Viele Juden in der Ukraine hätten die Majdan-Bewegung unterstützt. Drei der etwa hundert Todesopfer der Revolution seien Juden, viele jüdische Vertreter hätten auch auf der Bühne auf dem Majdan gesprochen. Umgekehrt sei, nicht in Kiew, aber in Lemberg, einem Swoboda-Vertreter der Zugang zur dortigen „Majdan“-Bühne verwehrt worden. Das Wählerpotential der „Swoboda“ werde, so Zissels, allgemein überschätzt. Bei der letzten Wahl, 2012, hätte die „Swoboda“ statt vorher unter zwei Prozent vor allem auch deswegen knapp über 10 Prozent bekommen, weil sich ihre Führer seit Jahren jeder antisemitischen Äußerung enthielten und damit für weitere Kreise wählbar geworden seien.
Er selbst, stellte Zissels klar, verbinde mit der Februarrevolution in Kiew und der Majdan-Bewegung die große Hoffnung, dass sein Land den Aufbruch nach Europa schaffe. Viele Ukrainer seien bereit, ihr Leben dafür zu riskieren, dass „alles Gute von Europa in die Ukraine importiert wird“. Wenn Putin das akzeptiert, werden wir kein Problem mit ihm haben. Ich glaube nur nicht, dass er das akzeptiert.“
Die Ukraine, einst Wohnort von Millionen Juden, wurde im 20. Jahrhundert zu einem Haupt-Schauplatz des von Nazi-Deutschland initiierten Holocaust, am Rande hunderter Städte und Gemeinde sind bis heute Massengräber von dort von deutschen Sonderkommandos ermordeten Juden, mindestens 700 000 Menschen. Auch zur Sowjetzeit wurden Juden zeitweise verfolgt und deportiert.
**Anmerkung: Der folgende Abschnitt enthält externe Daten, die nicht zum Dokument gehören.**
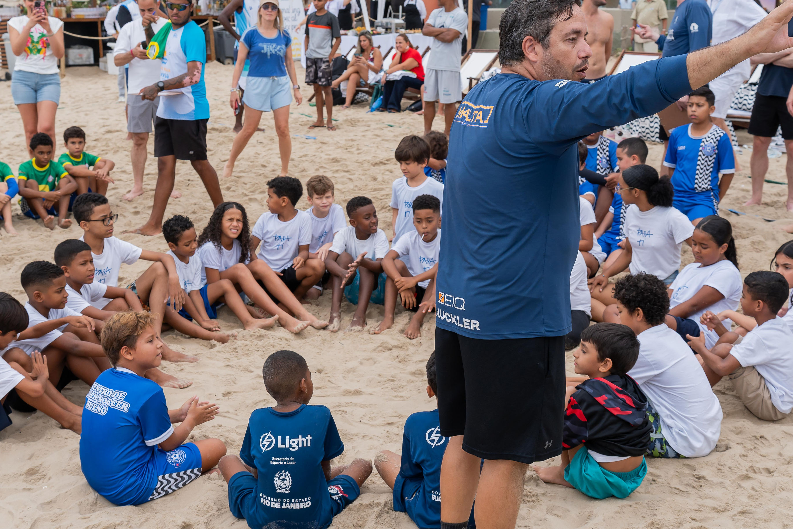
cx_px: 350
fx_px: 1035
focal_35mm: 47
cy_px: 244
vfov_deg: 28.6
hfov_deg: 41.9
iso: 200
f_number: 5.6
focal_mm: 35
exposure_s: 1/500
Nach dem Ende der Sowjetunion wanderten viele ukrainische Juden nach Israel, in die USA und Deutschland aus.
Zur Zahl der heute noch dort lebenden Juden sagt Zissels: „Es gibt in der Ukraine ungefähr 80 000 Menschen, die nach den alten sowjetischen Zensus-Kriterien, also Vater und Mutter Jude, als Juden gelten, gemäß dem letzten Zensus vor 11 Jahren. Nach halachischen Kriterien, also Mutter Jüdin, oder ins Judentum Eingetretene, sind es etwa 150 000 bis 160 000. Und nach den Kriterien der jüdischen Einwanderung in Israel oder Deutschland, also Menschen mit jüdischen Vorfahren, dürften es etwa 300 000 Personen sein. Die Auswanderungsbereitschaft nimmt aber ab, pro Jahr sind das etwa 2000 Menschen. Gleichzeitig gibt es auch viele Juden, die aus Israel zurückkehren, die Statistik ist derzeit fast ausgeglichen. Es gibt also keine jüdische Fluchtwelle aus der Ukraine. Ich selbst lebe in der Ukraine, weil es meine Heimat ist. Ich bin dort schon mein ganzes Leben, es ist das Land, in dem meine Eltern gestorben und begraben sind. Das Land, in dem ich zur Sowjetzeit Dissident war. Ich glaube nicht, dass ich mich in einem anderen Land besser frei entfalten könnte.“
Der Autor traf Josef Zissels im Rahmen dessen Besuches in Berlin am 20. März 2014 bei Vertretern des deutschen Judentums und Journalisten auf Einladung der Berliner jüdischen „Initiative Shalom“.